# Soal Latihan
A) Dalam kutipan tentang masyarakat hukum adat, pembagian wilayah hukum adat yang akan dibahas mengikuti pendapat siapa?
B) Salin tanpa perubahan bagian kutipan tentang masyarakat hukum adat yang dimulai dengan "A. Kepengurusan Masyarakat" dan berlanjut hingga "daerah berikut diantaranya.".
C) Teruskan kutipan tentang masyarakat hukum adat dari kalimat terakhirnya.

Dalam memahami masyarakat hukum adat, perlu kita ketahui terlebih dahulu bahwa masyarakat hukum adat itu merupakan suatu masyarakat yang berdiam dalam satu aturan tertentu yang ditaati dan diihami oleh masyarakat di lokasi tersebut. Masyarakat hukum adat dibagi menjadi beberapa golongan diantaranya masyarakat hukum teritorial, masyarakat hukum genealogis, masyarakat hukum teritorial genealogis, masyarakat adat keagamaan, masyarakat adat perantauan, dan masyarakat adat lainnya. Dalam kesempatan kali ini, kami ingin membahas tentang kepengurusan masyarakat hukum adat dan pembagian wilayah hukum adat menurut Van Vollenhoven yakni sebagai berikut:

A. Kepengurusan Masyarakat Hukum Adat Menurut Macam Masyarakat Hukum Adat
1. Kepengurusan Masyarakat Adat Territorial
Susunan kepengurusan atau pemerintahan adat yang bersifat territorial menunjukkan adanya jalinan hubungan kewargaan adat yang bersifat kekeluargaan dalam ketetanggaan terdapat pada beberapa daerah berikut diantaranya.

[Entri yang diambil dari sebuah dataset]
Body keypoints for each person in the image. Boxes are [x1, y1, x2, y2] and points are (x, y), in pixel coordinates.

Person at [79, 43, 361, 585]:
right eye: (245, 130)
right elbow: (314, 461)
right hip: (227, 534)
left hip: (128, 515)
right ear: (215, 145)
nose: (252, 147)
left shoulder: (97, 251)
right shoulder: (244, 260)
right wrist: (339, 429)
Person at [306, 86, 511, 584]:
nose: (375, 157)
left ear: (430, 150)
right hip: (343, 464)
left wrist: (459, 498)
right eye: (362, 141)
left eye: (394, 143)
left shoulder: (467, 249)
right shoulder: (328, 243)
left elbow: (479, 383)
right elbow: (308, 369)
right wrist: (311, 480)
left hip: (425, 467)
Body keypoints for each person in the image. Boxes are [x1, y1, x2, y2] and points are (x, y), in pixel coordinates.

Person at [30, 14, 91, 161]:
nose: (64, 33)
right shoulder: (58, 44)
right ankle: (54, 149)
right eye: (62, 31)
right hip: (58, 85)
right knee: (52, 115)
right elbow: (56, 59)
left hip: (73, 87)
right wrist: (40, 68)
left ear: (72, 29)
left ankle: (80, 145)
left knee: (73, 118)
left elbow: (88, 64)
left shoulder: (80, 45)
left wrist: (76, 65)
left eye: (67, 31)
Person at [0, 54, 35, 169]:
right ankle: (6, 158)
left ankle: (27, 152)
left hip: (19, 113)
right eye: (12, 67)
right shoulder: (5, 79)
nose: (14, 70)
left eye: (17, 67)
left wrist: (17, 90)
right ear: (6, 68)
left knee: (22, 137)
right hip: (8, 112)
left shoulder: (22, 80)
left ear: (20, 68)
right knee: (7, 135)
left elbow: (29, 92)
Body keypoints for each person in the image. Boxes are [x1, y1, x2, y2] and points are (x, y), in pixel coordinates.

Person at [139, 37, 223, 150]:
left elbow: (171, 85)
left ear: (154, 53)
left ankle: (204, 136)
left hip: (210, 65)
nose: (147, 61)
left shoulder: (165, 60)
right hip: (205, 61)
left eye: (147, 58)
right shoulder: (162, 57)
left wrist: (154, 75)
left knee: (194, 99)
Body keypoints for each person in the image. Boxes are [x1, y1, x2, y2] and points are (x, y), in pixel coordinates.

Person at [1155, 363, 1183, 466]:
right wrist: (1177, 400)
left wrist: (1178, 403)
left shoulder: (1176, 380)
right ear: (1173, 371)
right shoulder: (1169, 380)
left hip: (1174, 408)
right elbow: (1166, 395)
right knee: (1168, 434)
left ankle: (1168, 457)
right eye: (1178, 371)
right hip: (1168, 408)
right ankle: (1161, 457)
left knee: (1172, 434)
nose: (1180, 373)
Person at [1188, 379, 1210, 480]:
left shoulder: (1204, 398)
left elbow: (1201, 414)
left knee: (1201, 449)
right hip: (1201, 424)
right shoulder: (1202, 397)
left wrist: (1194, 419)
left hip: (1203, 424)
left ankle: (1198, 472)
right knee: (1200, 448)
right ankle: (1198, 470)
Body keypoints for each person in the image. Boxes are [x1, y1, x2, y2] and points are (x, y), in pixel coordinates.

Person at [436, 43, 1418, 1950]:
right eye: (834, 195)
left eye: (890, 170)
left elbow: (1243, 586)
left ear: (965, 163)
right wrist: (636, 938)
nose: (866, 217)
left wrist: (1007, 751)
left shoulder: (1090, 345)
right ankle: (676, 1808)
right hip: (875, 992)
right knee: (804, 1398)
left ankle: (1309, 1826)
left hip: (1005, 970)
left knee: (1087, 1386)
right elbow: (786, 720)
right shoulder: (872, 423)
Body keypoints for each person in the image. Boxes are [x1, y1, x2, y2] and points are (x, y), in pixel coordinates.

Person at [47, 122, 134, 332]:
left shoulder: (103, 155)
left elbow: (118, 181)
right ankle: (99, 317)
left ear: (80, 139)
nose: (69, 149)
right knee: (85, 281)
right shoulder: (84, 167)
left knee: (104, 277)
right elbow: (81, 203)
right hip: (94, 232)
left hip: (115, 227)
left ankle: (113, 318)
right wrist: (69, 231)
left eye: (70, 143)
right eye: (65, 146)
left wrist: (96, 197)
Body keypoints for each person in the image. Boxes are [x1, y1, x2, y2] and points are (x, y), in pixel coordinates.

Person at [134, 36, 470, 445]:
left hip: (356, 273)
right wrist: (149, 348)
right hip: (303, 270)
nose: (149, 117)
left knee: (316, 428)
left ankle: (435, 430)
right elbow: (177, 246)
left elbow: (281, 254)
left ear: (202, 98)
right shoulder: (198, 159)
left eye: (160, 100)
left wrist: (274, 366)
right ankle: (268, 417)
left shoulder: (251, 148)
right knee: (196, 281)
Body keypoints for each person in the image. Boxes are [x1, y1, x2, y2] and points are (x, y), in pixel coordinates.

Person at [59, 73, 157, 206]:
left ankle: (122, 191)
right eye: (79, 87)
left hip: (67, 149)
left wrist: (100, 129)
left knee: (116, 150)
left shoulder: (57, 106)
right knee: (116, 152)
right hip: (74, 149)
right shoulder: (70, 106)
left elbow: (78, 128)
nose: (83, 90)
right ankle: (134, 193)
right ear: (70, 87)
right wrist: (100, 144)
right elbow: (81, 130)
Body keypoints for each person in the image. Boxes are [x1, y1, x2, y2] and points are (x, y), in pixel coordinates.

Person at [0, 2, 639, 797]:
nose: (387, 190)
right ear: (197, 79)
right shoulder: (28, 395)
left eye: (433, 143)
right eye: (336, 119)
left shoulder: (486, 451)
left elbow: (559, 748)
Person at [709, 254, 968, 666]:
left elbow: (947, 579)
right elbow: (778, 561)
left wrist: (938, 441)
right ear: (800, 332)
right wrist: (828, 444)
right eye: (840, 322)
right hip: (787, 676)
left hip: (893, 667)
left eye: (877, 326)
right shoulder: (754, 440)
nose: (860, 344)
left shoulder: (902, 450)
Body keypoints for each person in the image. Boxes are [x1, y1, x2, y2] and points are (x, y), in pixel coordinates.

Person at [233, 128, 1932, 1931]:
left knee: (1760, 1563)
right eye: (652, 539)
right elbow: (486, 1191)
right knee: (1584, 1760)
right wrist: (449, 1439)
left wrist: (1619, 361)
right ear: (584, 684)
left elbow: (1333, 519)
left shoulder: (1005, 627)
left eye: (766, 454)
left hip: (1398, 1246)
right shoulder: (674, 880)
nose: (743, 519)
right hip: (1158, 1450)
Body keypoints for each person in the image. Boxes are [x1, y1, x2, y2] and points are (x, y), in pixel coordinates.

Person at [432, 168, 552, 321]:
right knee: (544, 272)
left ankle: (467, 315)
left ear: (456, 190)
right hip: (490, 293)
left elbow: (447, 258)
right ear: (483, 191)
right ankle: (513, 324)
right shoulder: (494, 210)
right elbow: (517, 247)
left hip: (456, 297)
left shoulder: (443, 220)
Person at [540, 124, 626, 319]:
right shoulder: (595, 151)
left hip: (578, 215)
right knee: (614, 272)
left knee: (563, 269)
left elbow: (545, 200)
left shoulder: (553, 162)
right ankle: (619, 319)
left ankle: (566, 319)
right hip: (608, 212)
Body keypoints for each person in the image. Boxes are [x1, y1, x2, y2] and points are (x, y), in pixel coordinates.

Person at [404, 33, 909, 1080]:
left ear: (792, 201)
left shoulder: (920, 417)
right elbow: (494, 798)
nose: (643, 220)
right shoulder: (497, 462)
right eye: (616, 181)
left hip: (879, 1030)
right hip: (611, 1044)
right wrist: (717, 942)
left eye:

# Jawaban Latihan
A) Pembagian wilayah hukum adat yang dibahas mengikuti pendapat Van Vollenhoven.

B)
A. Kepengurusan Masyarakat Hukum Adat Menurut Macam Masyarakat Hukum Adat
1. Kepengurusan Masyarakat Adat Territorial
Susunan kepengurusan atau pemerintahan adat yang bersifat territorial menunjukkan adanya jalinan hubungan kewargaan adat yang bersifat kekeluargaan dalam ketetanggaan terdapat pada beberapa daerah berikut diantaranya.

C)
a)    Daerah di Pulau Jawa
Di Jawa dan Madura, suatu desa merupakan tempat kediaman yang meliputi beberapa pedukuhan. Dukuh yang utama yakni tempet kedudukan kepala desa disebut krajan. Sedangkan dukuh-dukuh lainnya terletak tidak begitu jauh dari pusat desa. Kepala desa dijabat turun temurun yang disebut lurah, kuwu, bekel, petinggi dengan staf pembantunya disebut carik atau juru tulis, kami Tuwa (kepala pedukuhan), Bahu, Kebayan, Modin (urusan agama), Jogoboyo (keamanan).
Para warga desa di Jawa dapat dibedakan antara mereka yang disebut Kuli Kenceng (pribumi, sikep, baku, gogol) ialah keluarga-keluarga terhomat pendiri asal desa yang mempunyai rumah dan tanah pekarangan, sawah, dan peladangan yang luas. Mereka merupakan sesepuh desa dan menjadi pemegang kendali pemerintahan desa.
b)     Daerah Aceh
Tempat kediaman disebut mukim, atau daerah yang dahulu dipimpin oleh uleebalang. mukim ini merupakan satu kesatuan dari beberapa gampong (kampung) dan juga mennasah (lembaga agama). Setiap gampong dipimpin oleh seorang keucik dan imeum sebagai imam atau teuku meunasah. Kepengurusan dari suatu gampong dilaksanakan oleh keucik dan teuku meunasah yang didampingi oleh ureng tuha (majelis tua kampung). Untuk mengatur kehidupan warga diterapkan hukum adat dan hukum islam.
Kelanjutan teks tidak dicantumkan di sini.